Every line from the top of the records through the one bearing "X119342857Y-115294285D01*" is to be reproduced exactly, and pictures are to be left out.

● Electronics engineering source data
______
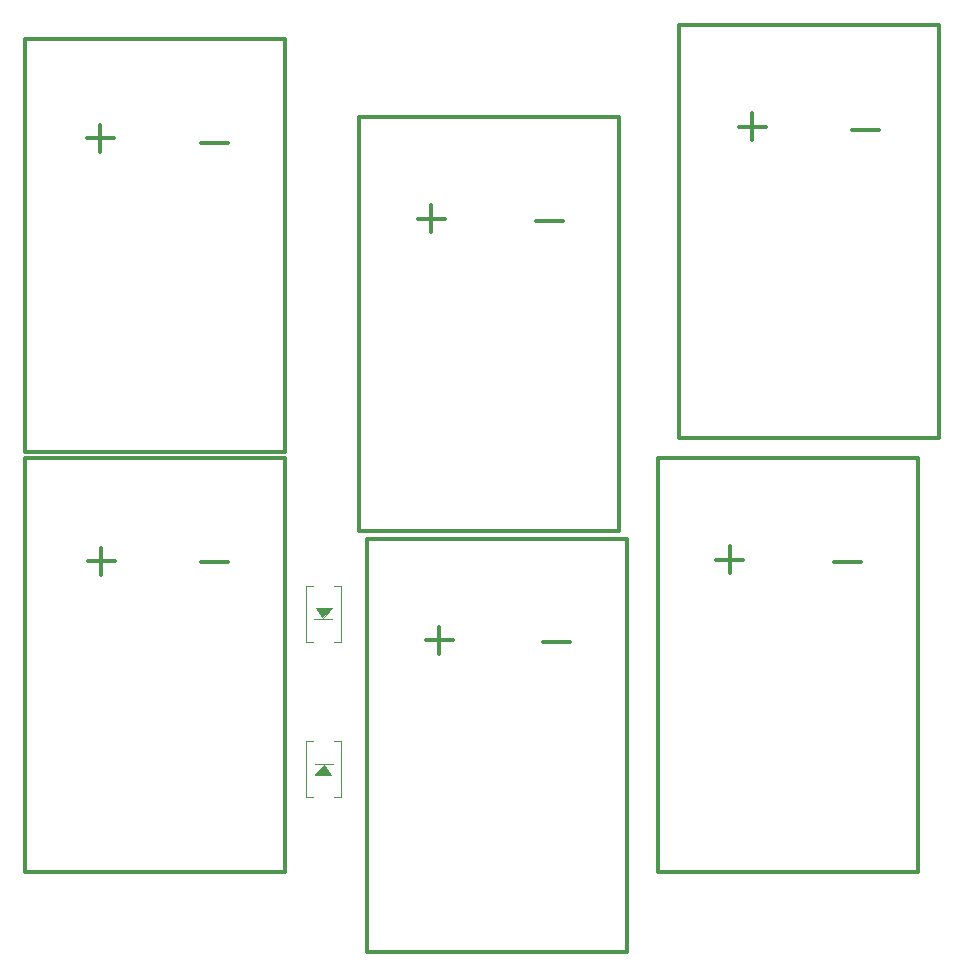
<source format=gto>
G04 #@! TF.GenerationSoftware,KiCad,Pcbnew,(6.0.5-0)*
G04 #@! TF.CreationDate,2023-01-03T07:21:46-05:00*
G04 #@! TF.ProjectId,solar-cell-pcbs-usb,736f6c61-722d-4636-956c-6c2d70636273,3*
G04 #@! TF.SameCoordinates,Original*
G04 #@! TF.FileFunction,Legend,Top*
G04 #@! TF.FilePolarity,Positive*
%FSLAX46Y46*%
G04 Gerber Fmt 4.6, Leading zero omitted, Abs format (unit mm)*
G04 Created by KiCad (PCBNEW (6.0.5-0)) date 2023-01-03 07:21:46*
%MOMM*%
%LPD*%
G01*
G04 APERTURE LIST*
%ADD10C,0.300000*%
%ADD11C,0.120000*%
%ADD12C,0.100000*%
%ADD13C,5.600000*%
%ADD14C,3.000000*%
%ADD15R,1.700000X2.500000*%
G04 APERTURE END LIST*
D10*
X131757142Y-108314285D02*
X134042857Y-108314285D01*
X132900000Y-109457142D02*
X132900000Y-107171428D01*
X133657142Y-71614285D02*
X135942857Y-71614285D01*
X134800000Y-72757142D02*
X134800000Y-70471428D01*
X143257142Y-71885714D02*
X145542857Y-71885714D01*
X88157142Y-73014285D02*
X90442857Y-73014285D01*
X116457142Y-79614285D02*
X118742857Y-79614285D01*
X78517142Y-108404285D02*
X80802857Y-108404285D01*
X79660000Y-109547142D02*
X79660000Y-107261428D01*
X107157142Y-115114285D02*
X109442857Y-115114285D01*
X108300000Y-116257142D02*
X108300000Y-113971428D01*
X106457142Y-79414285D02*
X108742857Y-79414285D01*
X107600000Y-80557142D02*
X107600000Y-78271428D01*
X117057142Y-115294285D02*
X119342857Y-115294285D01*
X141737142Y-108524285D02*
X144022857Y-108524285D01*
X88137142Y-108524285D02*
X90422857Y-108524285D01*
X79614285Y-73742857D02*
X79614285Y-71457142D01*
X80757142Y-72600000D02*
X78471428Y-72600000D01*
X124200000Y-106500000D02*
X124200000Y-141500000D01*
X124200000Y-141500000D02*
X102200000Y-141500000D01*
X102200000Y-141500000D02*
X102200000Y-106500000D01*
X102200000Y-106500000D02*
X124200000Y-106500000D01*
X126800000Y-99700000D02*
X148800000Y-99700000D01*
X148800000Y-134700000D02*
X126800000Y-134700000D01*
X148800000Y-99700000D02*
X148800000Y-134700000D01*
X126800000Y-134700000D02*
X126800000Y-99700000D01*
D11*
X97050000Y-115275000D02*
X97050000Y-110525000D01*
X99950000Y-115275000D02*
X99950000Y-110525000D01*
X99950000Y-115275000D02*
X97050000Y-115275000D01*
X99950000Y-110525000D02*
X97050000Y-110525000D01*
X97687200Y-113331800D02*
X99236600Y-113331800D01*
G36*
X98474600Y-113204800D02*
G01*
X97865000Y-112392000D01*
X99211200Y-112392000D01*
X98474600Y-113204800D01*
G37*
D12*
X98474600Y-113204800D02*
X97865000Y-112392000D01*
X99211200Y-112392000D01*
X98474600Y-113204800D01*
D10*
X73200000Y-134700000D02*
X73200000Y-99700000D01*
X73200000Y-99700000D02*
X95200000Y-99700000D01*
X95200000Y-134700000D02*
X73200000Y-134700000D01*
X95200000Y-99700000D02*
X95200000Y-134700000D01*
X150600000Y-98000000D02*
X128600000Y-98000000D01*
X150600000Y-63000000D02*
X150600000Y-98000000D01*
X128600000Y-63000000D02*
X150600000Y-63000000D01*
X128600000Y-98000000D02*
X128600000Y-63000000D01*
D11*
X99312800Y-125568200D02*
X97763400Y-125568200D01*
X97050000Y-123625000D02*
X97050000Y-128375000D01*
X99950000Y-123625000D02*
X99950000Y-128375000D01*
X97050000Y-123625000D02*
X99950000Y-123625000D01*
X97050000Y-128375000D02*
X99950000Y-128375000D01*
G36*
X99135000Y-126508000D02*
G01*
X97788800Y-126508000D01*
X98525400Y-125695200D01*
X99135000Y-126508000D01*
G37*
D12*
X99135000Y-126508000D02*
X97788800Y-126508000D01*
X98525400Y-125695200D01*
X99135000Y-126508000D01*
D10*
X95200000Y-64200000D02*
X95200000Y-99200000D01*
X73200000Y-99200000D02*
X73200000Y-64200000D01*
X95200000Y-99200000D02*
X73200000Y-99200000D01*
X73200000Y-64200000D02*
X95200000Y-64200000D01*
X101500000Y-105820000D02*
X101500000Y-70820000D01*
X101500000Y-70820000D02*
X123500000Y-70820000D01*
X123500000Y-70820000D02*
X123500000Y-105820000D01*
X123500000Y-105820000D02*
X101500000Y-105820000D01*
%LPC*%
D13*
X84600000Y-42750000D03*
D14*
X108700000Y-111000000D03*
X117700000Y-111000000D03*
X133300000Y-104200000D03*
X142300000Y-104200000D03*
D15*
X98500000Y-114900000D03*
X98500000Y-110900000D03*
D13*
X139600000Y-138250000D03*
D14*
X79700000Y-104200000D03*
X88700000Y-104200000D03*
D13*
X125850000Y-42750000D03*
D14*
X135100000Y-67500000D03*
X144100000Y-67500000D03*
D15*
X98500000Y-124000000D03*
X98500000Y-128000000D03*
D13*
X84600000Y-138250000D03*
D14*
X79700000Y-68700000D03*
X88700000Y-68700000D03*
D13*
X139600000Y-42750000D03*
X98350000Y-42750000D03*
X98350000Y-138250000D03*
D14*
X108000000Y-75320000D03*
X117000000Y-75320000D03*
M02*

</source>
______
● Answer to this problem
<source format=gto>
G04 #@! TF.GenerationSoftware,KiCad,Pcbnew,(6.0.5-0)*
G04 #@! TF.CreationDate,2023-01-03T07:21:46-05:00*
G04 #@! TF.ProjectId,solar-cell-pcbs-usb,736f6c61-722d-4636-956c-6c2d70636273,3*
G04 #@! TF.SameCoordinates,Original*
G04 #@! TF.FileFunction,Legend,Top*
G04 #@! TF.FilePolarity,Positive*
%FSLAX46Y46*%
G04 Gerber Fmt 4.6, Leading zero omitted, Abs format (unit mm)*
G04 Created by KiCad (PCBNEW (6.0.5-0)) date 2023-01-03 07:21:46*
%MOMM*%
%LPD*%
G01*
G04 APERTURE LIST*
%ADD10C,0.300000*%
%ADD11C,0.120000*%
%ADD12C,0.100000*%
%ADD13C,5.600000*%
%ADD14C,3.000000*%
%ADD15R,1.700000X2.500000*%
G04 APERTURE END LIST*
D10*
X131757142Y-108314285D02*
X134042857Y-108314285D01*
X132900000Y-109457142D02*
X132900000Y-107171428D01*
X133657142Y-71614285D02*
X135942857Y-71614285D01*
X134800000Y-72757142D02*
X134800000Y-70471428D01*
X143257142Y-71885714D02*
X145542857Y-71885714D01*
X88157142Y-73014285D02*
X90442857Y-73014285D01*
X116457142Y-79614285D02*
X118742857Y-79614285D01*
X78517142Y-108404285D02*
X80802857Y-108404285D01*
X79660000Y-109547142D02*
X79660000Y-107261428D01*
X107157142Y-115114285D02*
X109442857Y-115114285D01*
X108300000Y-116257142D02*
X108300000Y-113971428D01*
X106457142Y-79414285D02*
X108742857Y-79414285D01*
X107600000Y-80557142D02*
X107600000Y-78271428D01*
X117057142Y-115294285D02*
X119342857Y-115294285D01*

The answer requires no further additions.